3 Como diz Winnicott: "Este é um estágio essencial no desenvolvimento da criança e que não tem nada que ver com educação moral, exceto pelo fato de que, se esse estágio for bem elaborado, a solução pessoal da própria criança para o problema da destruição do que é amado resulta na necessidade da criança de trabalhar ou adquirir habilidades. [...] Mas a necessidade é que é o fator essencial, e esta se origina do estabelecimento, dentro do self da criança, da capacidade de tolerar o sentimento de culpa suscitado por seus impulsos e ideias destrutivas, de tolerar se sentir responsável, por se ter tornado confiante em seus impulsos de reparação e oportunidades de contribuição" (Winnicott, 1963d/1983, p. 97).

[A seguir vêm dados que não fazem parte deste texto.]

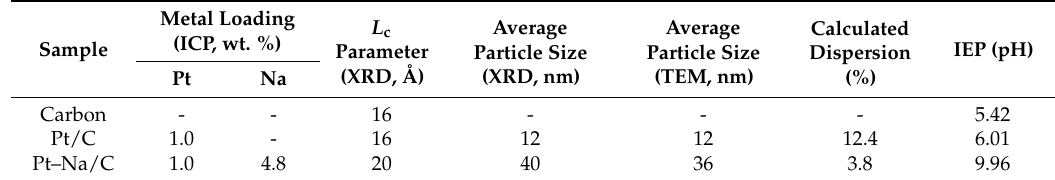
Table 1. ICP-MS analysis, XRD parameters, particle size, estimated dispersion by TEM and measured isoelectric point (IEP) for the raw carbon support and the prepared catalysts. Metal Loading (ICP, wt.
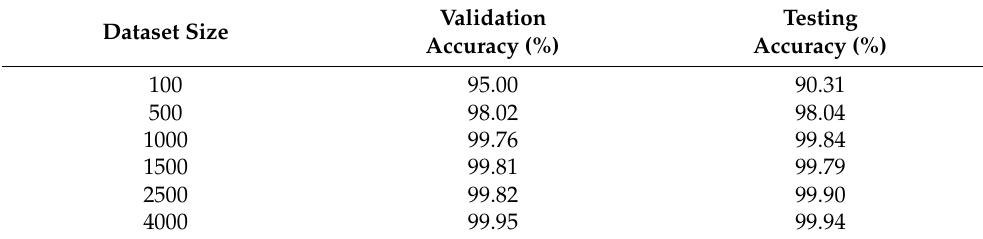
Table 4. Validation and testing accuracy under different dataset sizes based on this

4 Note-se que Winnicott distingue psique e mente. A primeira é responsável pela elaboração imaginativa, um processo fundamentalmente integrador e criativo; a segunda é analítica e instrumental. A primeira pode ser entendida como vida, mas não no sentido aristotélico daquilo (substância) que anima (em ato) os corpos (potencialmente) vivos. Winnicott parece concebê-la mais como uma função integrativa e criativa que torna o que é (objetivamente) real, pessoal.
5 A consequência, em termos profiláticos dessa concepção a respeito da gênese da moralidade, é que "temos de lhes [aos adolescentes] propiciar, na primeira infância, na meninice e na adolescência, no lar e na escola, o ambiente favorável em que cada indivíduo possa desenvolver sua capacidade moral própria, desenvolver um superego que evoluiu naturalmente dos elementos da crueza do superego do lactente, descobrir seu próprio modo de utilizar ou não o código moral e o acervo da cultura geral de sua época" (Winnicott, 1963d/1983, p. 98).
6 Winnicott diz isso da seguinte forma: "Devemos propiciar à criança mais crescida a oportunidade de ser criativa, que a prática das artes e a prática do viver oferecem a todos aqueles que não copiam e não se submetem, mas desenvolvem genuinamente uma forma de autoexpressão" (Winnicott, 1963d/1983, p. 98).